Problem description: Count the lines below that include the word "logic", then give that number and no other words.

Data to process:

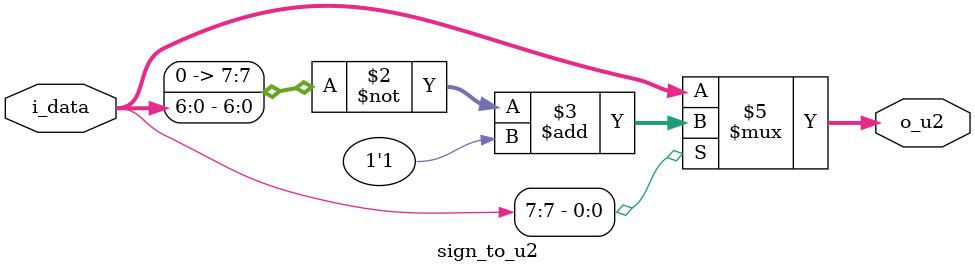
<source format=sv>
module sign_to_u2(i_data, o_u2);

	parameter LEN=8;
	input logic [LEN-1:0] i_data;
	output logic [LEN-1:0] o_u2;

	always @(*)
	begin
		o_u2 = '0;
		if(i_data[LEN-1])
		begin
			o_u2 = ~({1'b0, i_data[LEN - 2:0]}) + 1'b1;
		end		
		else
			o_u2 = i_data;
	end

endmodule

</source>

Solved problem: 2